The idyllic, mellow vibe of a small Burmese market town in Kalaw has been notably diluted by the tourism industry, so the only worthy sights here are the temples. Thein Taung pagoda stands on a hill and is often used as a viewpoint - the panorama of farms and low ranges is indeed lovely, especially at sunset. Shwe Umin pagoda, slightly out of town, is an old temple set in a cave: expect the usual golden Buddha statues between stalactites. One relatively unique attraction is the Hnee pagoda, where the main Buddha image is woven out of bamboo stripes. The only other bamboo Buddha in Myanmar is located in Mawlamyine, far in the south.
The most famous trek from Kalaw is a three-day itinerary terminating at Inle Lake. The hike passes through a number of tribal villages, Shan and Palaung around Kalaw, Inwa and Pa-o closer to the lake. Pa-o usually wear distinct ethnic costumes, Inwa can be identified by their bright orange headscarves, while Shan and Palaung normally only dress up on festival days. March is when the Shan stage Shinbyu ceremonies, mass ordination of young boys in Buddhist monasteries, and unlike the Mon in South Myanmar, make it really big. Traditionally, 108 boys (a holy number in Buddhism) are paraded and ordained at once, meaning that a few villages have to join forces to organize it. The hike itself is easy, more of a stroll. The villages are cute, authentic, untouched by modernity. Homestays are available, a rare thing in Myanmar where locals need to register with the police before accommodating foreign guests. The views on the last day, as the trail descends gradually towards Inle Lake, are awesome.
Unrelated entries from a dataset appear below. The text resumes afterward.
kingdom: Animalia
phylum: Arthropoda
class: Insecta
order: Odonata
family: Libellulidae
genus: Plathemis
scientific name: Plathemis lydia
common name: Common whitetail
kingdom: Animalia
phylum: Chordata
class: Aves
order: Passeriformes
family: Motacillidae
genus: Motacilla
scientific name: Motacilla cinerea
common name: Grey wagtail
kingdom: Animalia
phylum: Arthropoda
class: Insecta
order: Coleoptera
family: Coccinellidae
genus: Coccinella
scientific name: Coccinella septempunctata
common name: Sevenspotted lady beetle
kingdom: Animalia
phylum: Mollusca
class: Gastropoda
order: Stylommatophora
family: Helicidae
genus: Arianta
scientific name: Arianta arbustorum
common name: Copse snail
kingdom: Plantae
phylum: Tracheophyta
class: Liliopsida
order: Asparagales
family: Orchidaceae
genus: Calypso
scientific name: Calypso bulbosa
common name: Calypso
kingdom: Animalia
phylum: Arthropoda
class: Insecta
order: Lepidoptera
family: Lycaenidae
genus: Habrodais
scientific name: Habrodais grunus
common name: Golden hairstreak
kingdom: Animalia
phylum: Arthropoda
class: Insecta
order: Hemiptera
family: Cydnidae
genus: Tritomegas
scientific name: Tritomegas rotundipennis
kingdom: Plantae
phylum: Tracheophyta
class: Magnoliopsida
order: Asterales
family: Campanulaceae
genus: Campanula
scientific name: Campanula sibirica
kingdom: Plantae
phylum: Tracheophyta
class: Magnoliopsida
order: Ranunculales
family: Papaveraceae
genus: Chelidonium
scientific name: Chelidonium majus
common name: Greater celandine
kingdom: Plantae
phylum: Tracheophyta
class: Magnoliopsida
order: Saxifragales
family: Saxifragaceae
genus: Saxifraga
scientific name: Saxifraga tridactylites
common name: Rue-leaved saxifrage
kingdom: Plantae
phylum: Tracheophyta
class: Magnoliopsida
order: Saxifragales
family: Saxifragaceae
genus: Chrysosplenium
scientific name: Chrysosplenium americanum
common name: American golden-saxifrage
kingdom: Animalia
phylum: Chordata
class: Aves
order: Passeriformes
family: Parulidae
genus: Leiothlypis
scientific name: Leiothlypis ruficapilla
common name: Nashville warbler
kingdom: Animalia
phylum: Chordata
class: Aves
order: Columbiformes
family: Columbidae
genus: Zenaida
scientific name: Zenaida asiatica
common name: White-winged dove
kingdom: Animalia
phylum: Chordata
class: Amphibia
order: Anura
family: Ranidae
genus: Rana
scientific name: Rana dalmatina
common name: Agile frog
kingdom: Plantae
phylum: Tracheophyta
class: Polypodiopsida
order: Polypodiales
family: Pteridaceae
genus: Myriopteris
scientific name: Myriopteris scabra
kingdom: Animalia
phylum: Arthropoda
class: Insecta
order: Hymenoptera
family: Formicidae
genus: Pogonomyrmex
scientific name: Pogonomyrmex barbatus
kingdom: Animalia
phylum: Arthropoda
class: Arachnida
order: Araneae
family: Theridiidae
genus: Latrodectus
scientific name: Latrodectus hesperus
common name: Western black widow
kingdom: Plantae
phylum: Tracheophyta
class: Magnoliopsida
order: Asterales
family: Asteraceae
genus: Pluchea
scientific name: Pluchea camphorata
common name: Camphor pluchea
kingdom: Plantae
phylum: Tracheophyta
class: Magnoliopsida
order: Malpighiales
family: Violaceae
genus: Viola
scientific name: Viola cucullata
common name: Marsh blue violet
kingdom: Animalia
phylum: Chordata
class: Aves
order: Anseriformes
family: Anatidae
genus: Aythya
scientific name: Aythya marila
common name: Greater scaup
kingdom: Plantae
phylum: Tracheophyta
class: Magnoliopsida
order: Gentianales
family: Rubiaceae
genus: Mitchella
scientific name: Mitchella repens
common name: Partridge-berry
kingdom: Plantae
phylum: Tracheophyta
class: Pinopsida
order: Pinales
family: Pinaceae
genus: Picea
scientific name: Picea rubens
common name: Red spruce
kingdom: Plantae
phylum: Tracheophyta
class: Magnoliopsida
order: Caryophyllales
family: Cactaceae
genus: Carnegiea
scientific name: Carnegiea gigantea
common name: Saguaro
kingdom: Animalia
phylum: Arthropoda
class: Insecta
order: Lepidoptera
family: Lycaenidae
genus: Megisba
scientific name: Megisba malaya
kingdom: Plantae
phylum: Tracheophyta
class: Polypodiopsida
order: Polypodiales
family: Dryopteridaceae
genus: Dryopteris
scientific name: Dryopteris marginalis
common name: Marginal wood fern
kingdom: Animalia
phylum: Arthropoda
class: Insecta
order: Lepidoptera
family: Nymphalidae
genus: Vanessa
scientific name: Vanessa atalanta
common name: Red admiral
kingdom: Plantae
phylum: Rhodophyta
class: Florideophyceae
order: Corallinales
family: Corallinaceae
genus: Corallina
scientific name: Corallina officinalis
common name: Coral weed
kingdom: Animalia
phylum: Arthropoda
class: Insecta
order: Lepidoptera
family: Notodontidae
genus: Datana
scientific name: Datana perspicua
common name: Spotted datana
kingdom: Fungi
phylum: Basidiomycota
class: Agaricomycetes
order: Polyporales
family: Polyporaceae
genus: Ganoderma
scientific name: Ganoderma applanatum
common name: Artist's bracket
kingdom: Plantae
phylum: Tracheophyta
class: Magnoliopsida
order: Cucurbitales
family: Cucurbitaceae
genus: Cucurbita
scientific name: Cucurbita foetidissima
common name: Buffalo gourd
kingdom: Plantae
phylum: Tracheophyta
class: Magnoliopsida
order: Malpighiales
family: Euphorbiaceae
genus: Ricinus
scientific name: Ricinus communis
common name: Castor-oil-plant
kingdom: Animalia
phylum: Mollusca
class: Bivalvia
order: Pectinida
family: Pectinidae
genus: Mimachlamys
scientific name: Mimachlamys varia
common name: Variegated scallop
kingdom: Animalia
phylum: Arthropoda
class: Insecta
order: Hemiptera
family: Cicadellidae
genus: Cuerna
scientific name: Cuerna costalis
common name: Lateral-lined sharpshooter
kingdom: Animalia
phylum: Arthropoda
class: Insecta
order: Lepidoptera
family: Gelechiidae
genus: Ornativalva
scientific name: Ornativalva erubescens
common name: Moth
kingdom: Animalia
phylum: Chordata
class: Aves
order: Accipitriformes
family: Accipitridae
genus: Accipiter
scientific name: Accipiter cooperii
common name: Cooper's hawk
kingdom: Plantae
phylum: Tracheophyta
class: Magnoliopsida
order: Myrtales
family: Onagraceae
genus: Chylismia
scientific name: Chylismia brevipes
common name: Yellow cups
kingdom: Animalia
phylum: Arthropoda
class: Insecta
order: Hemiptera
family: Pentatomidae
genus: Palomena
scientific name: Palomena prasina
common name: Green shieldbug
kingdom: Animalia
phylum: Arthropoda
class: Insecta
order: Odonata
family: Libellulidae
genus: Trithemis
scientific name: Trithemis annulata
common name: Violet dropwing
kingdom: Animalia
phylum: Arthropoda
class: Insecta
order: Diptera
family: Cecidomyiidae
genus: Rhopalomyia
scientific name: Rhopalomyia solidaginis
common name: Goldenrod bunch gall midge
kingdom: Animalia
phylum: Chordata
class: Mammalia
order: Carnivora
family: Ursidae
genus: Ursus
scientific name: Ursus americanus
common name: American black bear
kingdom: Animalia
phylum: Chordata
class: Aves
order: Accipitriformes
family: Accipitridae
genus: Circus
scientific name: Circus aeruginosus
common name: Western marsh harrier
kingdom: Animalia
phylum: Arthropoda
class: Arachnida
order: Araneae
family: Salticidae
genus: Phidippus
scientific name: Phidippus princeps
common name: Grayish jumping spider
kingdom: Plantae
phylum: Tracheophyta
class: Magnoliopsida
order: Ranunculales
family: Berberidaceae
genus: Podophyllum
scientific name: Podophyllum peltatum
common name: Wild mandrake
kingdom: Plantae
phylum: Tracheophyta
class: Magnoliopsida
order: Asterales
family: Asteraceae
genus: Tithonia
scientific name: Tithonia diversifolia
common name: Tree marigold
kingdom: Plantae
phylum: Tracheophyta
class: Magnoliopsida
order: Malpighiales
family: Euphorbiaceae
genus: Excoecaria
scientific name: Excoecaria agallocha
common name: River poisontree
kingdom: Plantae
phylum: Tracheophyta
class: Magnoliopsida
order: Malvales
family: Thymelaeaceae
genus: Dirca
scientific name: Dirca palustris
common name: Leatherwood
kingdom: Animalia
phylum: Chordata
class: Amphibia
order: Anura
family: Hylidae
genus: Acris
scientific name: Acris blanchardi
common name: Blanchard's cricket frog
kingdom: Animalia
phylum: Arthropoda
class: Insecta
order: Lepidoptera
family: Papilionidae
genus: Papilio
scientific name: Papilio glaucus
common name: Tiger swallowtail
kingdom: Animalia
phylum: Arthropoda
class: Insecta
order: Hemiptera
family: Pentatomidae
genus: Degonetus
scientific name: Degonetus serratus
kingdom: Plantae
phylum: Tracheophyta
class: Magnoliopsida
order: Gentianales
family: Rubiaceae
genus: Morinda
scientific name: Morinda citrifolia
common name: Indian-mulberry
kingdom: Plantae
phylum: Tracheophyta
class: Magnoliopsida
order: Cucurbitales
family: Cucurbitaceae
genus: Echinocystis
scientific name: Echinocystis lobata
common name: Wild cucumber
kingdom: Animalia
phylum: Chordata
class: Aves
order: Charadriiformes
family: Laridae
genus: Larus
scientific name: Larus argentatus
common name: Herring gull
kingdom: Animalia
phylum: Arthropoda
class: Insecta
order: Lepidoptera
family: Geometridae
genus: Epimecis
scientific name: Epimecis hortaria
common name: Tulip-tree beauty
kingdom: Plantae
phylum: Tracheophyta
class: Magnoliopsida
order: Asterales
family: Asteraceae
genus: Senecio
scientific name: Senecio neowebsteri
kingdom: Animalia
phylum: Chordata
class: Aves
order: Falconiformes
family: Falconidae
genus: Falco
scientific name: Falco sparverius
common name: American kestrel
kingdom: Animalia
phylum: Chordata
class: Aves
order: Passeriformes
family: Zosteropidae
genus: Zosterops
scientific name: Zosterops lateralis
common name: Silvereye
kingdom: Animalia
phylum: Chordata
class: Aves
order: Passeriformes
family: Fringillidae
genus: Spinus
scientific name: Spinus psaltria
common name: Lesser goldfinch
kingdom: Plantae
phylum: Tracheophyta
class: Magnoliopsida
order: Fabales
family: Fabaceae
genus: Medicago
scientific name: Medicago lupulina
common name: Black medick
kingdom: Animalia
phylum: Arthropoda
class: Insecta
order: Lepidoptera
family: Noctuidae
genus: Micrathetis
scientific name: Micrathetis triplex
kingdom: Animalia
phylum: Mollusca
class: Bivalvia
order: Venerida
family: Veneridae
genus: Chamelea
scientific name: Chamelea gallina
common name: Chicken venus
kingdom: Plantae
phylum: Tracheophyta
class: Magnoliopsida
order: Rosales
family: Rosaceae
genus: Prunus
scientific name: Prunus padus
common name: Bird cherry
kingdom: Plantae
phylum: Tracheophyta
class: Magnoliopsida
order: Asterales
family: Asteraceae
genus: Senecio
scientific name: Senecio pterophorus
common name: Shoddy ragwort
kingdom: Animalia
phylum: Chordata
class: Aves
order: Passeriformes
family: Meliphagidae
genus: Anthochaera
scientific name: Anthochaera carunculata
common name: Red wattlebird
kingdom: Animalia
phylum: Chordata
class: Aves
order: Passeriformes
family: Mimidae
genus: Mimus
Birdwatching along this trek is reputed to be exceptionally good, too.
There is no limit to possible treks from Kalaw, theoretically. One could make a loop, taking in the surrounding tribal villages and Buddhist temples, or hike all the way to Pindaya, for example - this route should pass through some beautiful scenery. Even longer treks would take you out of Shan State, perhaps to Loikaw in Kayah. Unfortunately, an only simple one- or two-day village treks are available as tours, and anything else would either have to be arranged at your own (high) expense or done independently (and illegally). In reality, none of the walks in this part of Myanmar require a guide for any purpose other than satisfying Burmese bureaucracy. However, if you do choose to head out on your own, do not inform the staff of your guesthouse: they will try to stop you and might even snitch on you. They cannot be blamed for this either - it is a common practice of the government in Myanmar to hold hotel owners responsible for every action of their foreign guests. If you need maps or any advice, get it under the guise of shopping around for a tour.